State plan for transportation leans toward more roads

90 percent of comments on draft had favored ferries over roads

Posted: Sunday, September 19, 2004

Longer, more direct drives and shorter ferry rides are at the heart of the Southeast Alaska Transportation Plan released this week.

The state's overhaul of the surface transportation plan for the Panhandle region, which began last year, has drawn both supporters and critics.

Pointing to a preference for a road up the east side of the Lynn Canal to connect Juneau to Skagway by 2010, the plan also calls for a connection between Ketchikan and the Cassiar Highway in Canada and a highway from Sitka across Baranof Island.

The plan is mostly the same as the draft that many in the region opposed earlier this year. According to the final plan, about 90 percent of the comments on the topic favored a focus on Alaska Marine Highway System improvements instead of more roads.

The major difference between the plan and the draft is that it makes more use of the state ferry Kennicott, said Andy Hughes, southeast regional planning chief for the Department of Transportation.

He is aware that people opposed the emphasis on roads in the draft, but he said the goal is to do what's best for the state's future. "We definitely listen to the public," he said. But he said people who favor a plan generally see no need to comment."There are concerns about putting brand new roads into wild watersheds," said plan opponent Emily Ferry, Southeast Alaska Conservation Council community organizer. But she said her major concern springs from the projected costs.

The plan's summary points out that "fiscal requirements for the (transportation plan) are substantial." Over 20 years it comes to $1.8 billion.

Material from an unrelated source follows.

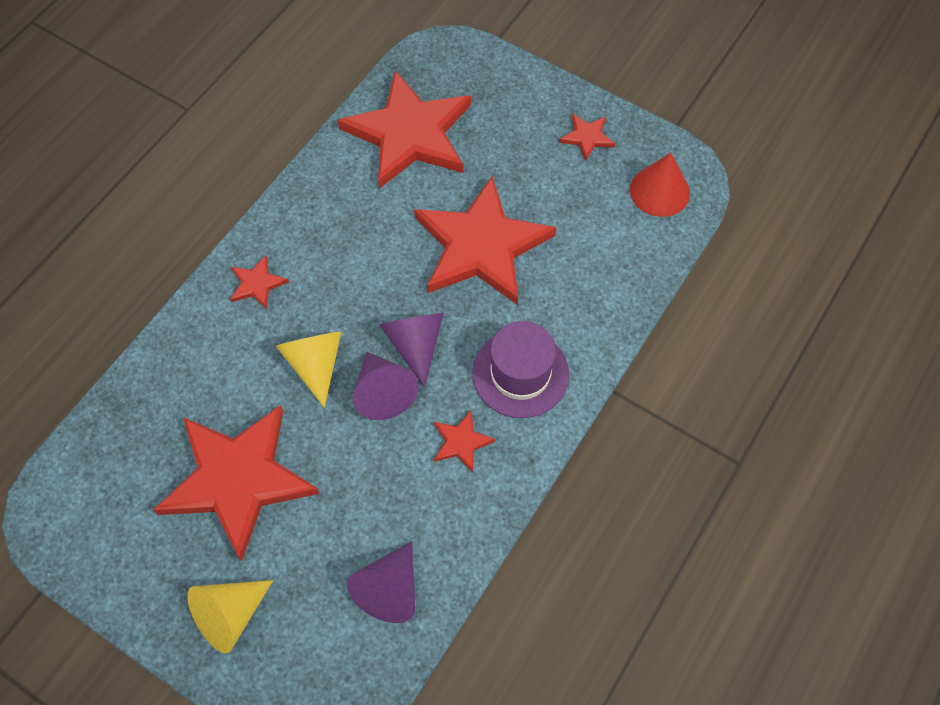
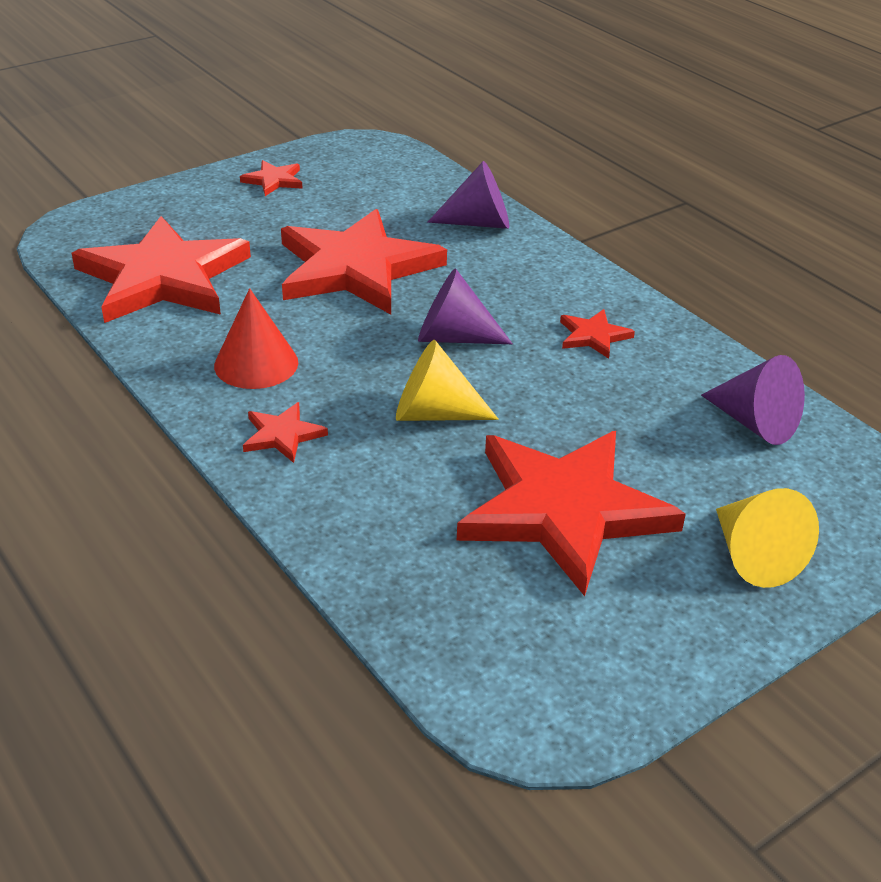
camera: 70 degrees left, 25 degrees down
(383, 392) = (502, 373): purple cone -> purple cone (479, 223)
(520, 373) = (530, 282): purple hat -> none
(659, 191) = (372, 162): red cone -> red cone (256, 364)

"If you can't fund it, it's not a plan," Ferry said. If funding comes up short, priorities would be set and the Alaska Marine Highway System would lose out, she said.

Funding delays would not mean the region will be without a viable transportation system, the plan says, but it would leave the region with a less efficient system and require more money to be spent in maintaining obsolete ferries.

In a letter accompanying the nearly 200-page document, Gov. Frank Murkowski writes that his goal is to provide Southeast Alaska with efficient, reliable and cost-effective transportation.

"The original mission of the Alaska Marine Highway System was to provide service between our towns and villages, and upon the constructions of roads, the system was intended to transition into service from road head to road head," Murkowski wrote.

"Alaska has a developing economy and only a rudimentary highway system," the plan states.

The state took public comments on the draft of the plan from Jan. 5 through Feb. 23.

In the plan, the state responded to the critics by projecting that change brought by road-based improvements would benefit the public and state by reducing travel costs.

Hughes said the plan calls for a lot of money because the demands are so great. Being realistic with the needs is the only way they can ever be successfully addressed, he said.